По словам Розберри, коллекция была вдохновлена моментом 1940 года, когда Эльза Скиапарелли бежала из оккупированного нацистами Парижа в Нью-Йорк — периодом, \"когда жизнь и искусство были на краю пропасти: на закате элегантности и на пороге конца мира, каким мы его знали\".
Эта напряженность чувствовалась в каждом образе: архивные коды были переосмыслены, но с неустанным стремлением в будущее. Платья изгибались, как кузова автомобилей, бедра вырисовывали немыслимые инженерные формы, а ленты из антикварных лионских ателье развевались, словно кинетические скульптуры.
Тем не менее, показ был не просто зрелищем. Это была высокая мода в ее самой сути — фабрика идей для всей индустрии, свободная от мимолетных трендов.
\"Шанель интересовало, как одежда может быть практически полезна женщинам; Эльзу интересовало, чем мода может быть\", — добавил Розберри.

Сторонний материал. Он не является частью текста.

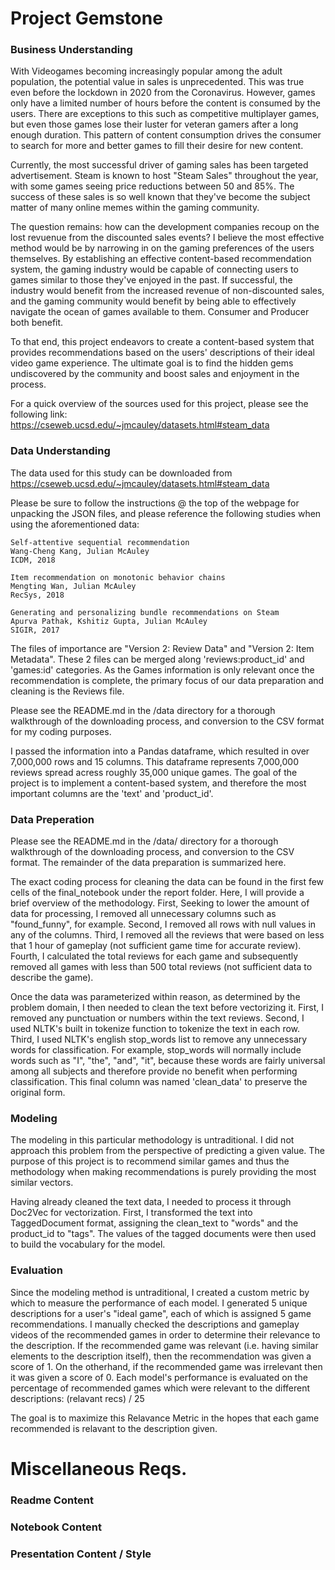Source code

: # Project Gemstone

### Business Understanding

With Videogames becoming increasingly popular among the adult population, the potential value in sales is unprecedented. This was true even before the lockdown in 2020 from the Coronavirus. However, games only have a limited number of hours before the content is consumed by the users. There are exceptions to this such as competitive multiplayer games, but even those games lose their luster for veteran gamers after a long enough duration. This pattern of content consumption drives the consumer to search for more and better games to fill their desire for new content.
    
Currently, the most successful driver of gaming sales has been targeted advertisement. Steam is known to host "Steam Sales" throughout the year, with some games seeing price reductions between 50 and 85%. The success of these sales is so well known that they've become the subject matter of many online memes within the gaming community.
    
The question remains: how can the development companies recoup on the lost revuenue from the discounted sales events? I believe the most effective method would be by narrowing in on the gaming preferences of the users themselves. By establishing an effective content-based recommendation system, the gaming industry would be capable of connecting users to games similar to those they've enjoyed in the past. If successful, the industry would benefit from the increased revenue of non-discounted sales, and the gaming community would benefit by being able to effectively navigate the ocean of games available to them. Consumer and Producer both benefit.
    
To that end, this project endeavors to create a content-based system that provides recommendations based on the users' descriptions of their ideal video game experience. The ultimate goal is to find the hidden gems undiscovered by the community and boost sales and enjoyment in the process.

For a quick overview of the sources used for this project, please see the following link:  
https://cseweb.ucsd.edu/~jmcauley/datasets.html#steam_data
    
### Data Understanding
The data used for this study can be downloaded from https://cseweb.ucsd.edu/~jmcauley/datasets.html#steam_data
    
Please be sure to follow the instructions @ the top of the webpage for unpacking the JSON files, and please reference the following studies when using the aforementioned data:
    
    Self-attentive sequential recommendation  
    Wang-Cheng Kang, Julian McAuley  
    ICDM, 2018  

    Item recommendation on monotonic behavior chains  
    Mengting Wan, Julian McAuley  
    RecSys, 2018  

    Generating and personalizing bundle recommendations on Steam  
    Apurva Pathak, Kshitiz Gupta, Julian McAuley  
    SIGIR, 2017  

The files of importance are "Version 2: Review Data" and "Version 2: Item Metadata". These 2 files can be merged along 'reviews:product_id' and 'games:id' categories. As the Games information is only relevant once the recommendation is complete, the primary focus of our data preparation and cleaning is the Reviews file.

Please see the README.md in the /data directory for a thorough walkthrough of the downloading process, and conversion to the CSV format for my coding purposes.
    
I passed the information into a Pandas dataframe, which resulted in over 7,000,000 rows and 15 columns. This dataframe represents 7,000,000 reviews spread acress roughly 35,000 unique games. The goal of the project is to implement a content-based system, and therefore the most important columns are the 'text' and 'product_id'.
    
### Data Preperation

Please see the README.md in the /data/ directory for a thorough walkthrough of the downloading process, and conversion to the CSV format. The remainder of the data preparation is summarized here. 

The exact coding process for cleaning the data can be found in the first few cells of the final_notebook under the report folder. Here, I will provide a brief overview of the methodology. First, Seeking to lower the amount of data for processing, I removed all unnecessary columns such as "found_funny", for example. Second, I removed all rows with null values in any of the columns. Third, I removed all the reviews that were based on less that 1 hour of gameplay (not sufficient game time for accurate review). Fourth, I calculated the total reviews for each game and subsequently removed all games with less than 500 total reviews (not sufficient data to describe the game).
    
Once the data was parameterized within reason, as determined by the problem domain, I then needed to clean the text before vectorizing it. First, I removed any punctuation or numbers within the text reviews. Second, I used NLTK's built in tokenize function to tokenize the text in each row. Third, I used NLTK's english stop_words list to remove any unnecessary words for classification. For example, stop_words will normally include words such as "I", "the", "and", "it", because these words are fairly universal among all subjects and therefore provide no benefit when performing classification. This final column was named 'clean_data' to preserve the original form.
    
### Modeling

The modeling in this particular methodology is untraditional. I did not approach this problem from the perspective of predicting a given value. The purpose of this project is to recommend similar games and thus the methodology when making recommendations is purely providing the most similar vectors. 

Having already cleaned the text data, I needed to process it through Doc2Vec for vectorization. First, I transformed the text into TaggedDocument format, assigning the clean_text to "words" and the product_id to "tags". The values of the tagged documents were then used to build the vocabulary for the model.


### Evaluation

Since the modeling method is untraditional, I created a custom metric by which to measure the performance of each model. I generated 5 unique descriptions for a user's "ideal game", each of which is assigned 5 game recommendations. I manually checked the descriptions and gameplay videos of the recommended games in order to determine their relevance to the description. If the recommended game was relevant (i.e. having similar elements to the description itself), then the recommendation was given a score of 1. On the otherhand, if the recommended game was irrelevant then it was given a score of 0. Each model's performance is evaluated on the percentage of recommended games which were relevant to the different descriptions: (relavant recs) / 25

The goal is to maximize this Relavance Metric in the hopes that each game recommended is relavant to the description given.

# Miscellaneous Reqs.

### Readme Content

### Notebook Content

### Presentation Content / Style
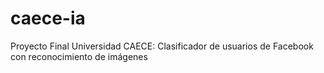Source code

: # caece-ia
Proyecto Final Universidad CAECE: Clasificador de usuarios de Facebook con reconocimiento de imágenes
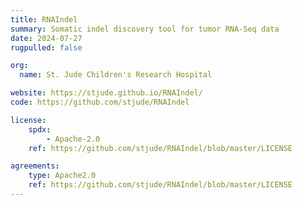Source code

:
```yaml
---
title: RNAIndel
summary: Somatic indel discovery tool for tumor RNA-Seq data
date: 2024-07-27
rugpulled: false

org:
  name: St. Jude Children's Research Hospital

website: https://stjude.github.io/RNAIndel/
code: https://github.com/stjude/RNAIndel

license:
    spdx:
        - Apache-2.0
    ref: https://github.com/stjude/RNAIndel/blob/master/LICENSE

agreements:
    type: Apache2.0
    ref: https://github.com/stjude/RNAIndel/blob/master/LICENSE
---
```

Именно эта энергия вопроса \"а что, если?\", трансформация памяти, мифа и чистой техники в нечто невиданное ранее, поддерживает жизнеспособность высокой моды, даже когда мир устремляется к искусственному интеллекту и одноразовой быстрой моде.
Место проведения лишь усилило эффект. В Малом дворце сейчас проходит выставка, посвященная Чарльзу Уорту — англичанину XIX века, который изобрел высокую моду, привнеся в Париж артистизм и ручное ремесло. Симметрия была неотразима: в этих залах прошлое Schiaparelli столкнулось с будущим моды, напомнив всем, почему высокая мода важна — не как музейный экспонат, а как живая лаборатория для риска, переосмысления и радикальной красоты.